__Written problem__. Copy the records word for word, starting at the line that contains "scientific name: Cousinia oreodoxa" and continuing through the last line of the records.

__Extracted data__.

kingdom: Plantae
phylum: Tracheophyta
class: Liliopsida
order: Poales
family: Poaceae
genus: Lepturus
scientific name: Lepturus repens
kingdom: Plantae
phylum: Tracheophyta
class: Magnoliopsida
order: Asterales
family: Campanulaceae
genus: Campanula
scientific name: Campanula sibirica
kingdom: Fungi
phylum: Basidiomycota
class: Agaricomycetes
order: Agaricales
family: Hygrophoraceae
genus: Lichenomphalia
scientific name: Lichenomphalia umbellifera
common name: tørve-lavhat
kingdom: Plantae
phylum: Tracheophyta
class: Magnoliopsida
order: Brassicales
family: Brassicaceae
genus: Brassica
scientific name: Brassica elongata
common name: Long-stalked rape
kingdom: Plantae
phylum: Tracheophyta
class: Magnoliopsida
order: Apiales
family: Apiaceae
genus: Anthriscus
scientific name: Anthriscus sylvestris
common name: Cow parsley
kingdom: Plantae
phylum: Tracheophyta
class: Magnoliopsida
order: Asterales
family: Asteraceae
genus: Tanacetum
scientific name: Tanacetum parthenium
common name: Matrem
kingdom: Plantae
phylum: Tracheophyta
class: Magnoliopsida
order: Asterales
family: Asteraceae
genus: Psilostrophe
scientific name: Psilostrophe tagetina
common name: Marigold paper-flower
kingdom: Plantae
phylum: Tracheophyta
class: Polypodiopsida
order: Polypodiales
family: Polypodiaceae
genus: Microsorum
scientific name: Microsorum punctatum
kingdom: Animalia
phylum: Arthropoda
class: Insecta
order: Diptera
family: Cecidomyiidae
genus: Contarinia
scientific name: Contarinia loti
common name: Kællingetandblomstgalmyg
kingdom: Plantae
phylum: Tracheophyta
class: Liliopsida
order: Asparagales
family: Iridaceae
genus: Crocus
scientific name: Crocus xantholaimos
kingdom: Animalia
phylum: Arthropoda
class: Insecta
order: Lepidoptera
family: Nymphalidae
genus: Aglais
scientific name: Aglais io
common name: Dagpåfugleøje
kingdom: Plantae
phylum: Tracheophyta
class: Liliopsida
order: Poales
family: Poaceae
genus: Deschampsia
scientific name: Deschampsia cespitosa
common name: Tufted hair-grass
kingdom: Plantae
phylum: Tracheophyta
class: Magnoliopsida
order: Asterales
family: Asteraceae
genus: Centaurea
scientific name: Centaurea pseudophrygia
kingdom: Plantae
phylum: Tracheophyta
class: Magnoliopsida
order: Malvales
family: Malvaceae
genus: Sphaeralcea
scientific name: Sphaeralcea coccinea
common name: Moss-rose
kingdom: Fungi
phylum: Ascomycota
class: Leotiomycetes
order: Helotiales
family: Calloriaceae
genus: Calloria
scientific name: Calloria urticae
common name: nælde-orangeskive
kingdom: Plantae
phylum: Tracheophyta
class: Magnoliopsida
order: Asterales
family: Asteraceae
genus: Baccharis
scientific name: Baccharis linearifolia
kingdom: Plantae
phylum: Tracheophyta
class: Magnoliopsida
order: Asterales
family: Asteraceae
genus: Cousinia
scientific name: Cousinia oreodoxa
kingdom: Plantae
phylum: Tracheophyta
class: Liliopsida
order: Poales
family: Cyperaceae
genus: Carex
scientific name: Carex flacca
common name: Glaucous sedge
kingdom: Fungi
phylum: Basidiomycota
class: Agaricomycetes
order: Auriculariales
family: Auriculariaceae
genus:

__Correct answer__.
scientific name: Cousinia oreodoxa
kingdom: Plantae
phylum: Tracheophyta
class: Liliopsida
order: Poales
family: Cyperaceae
genus: Carex
scientific name: Carex flacca
common name: Glaucous sedge
kingdom: Fungi
phylum: Basidiomycota
class: Agaricomycetes
order: Auriculariales
family: Auriculariaceae
genus:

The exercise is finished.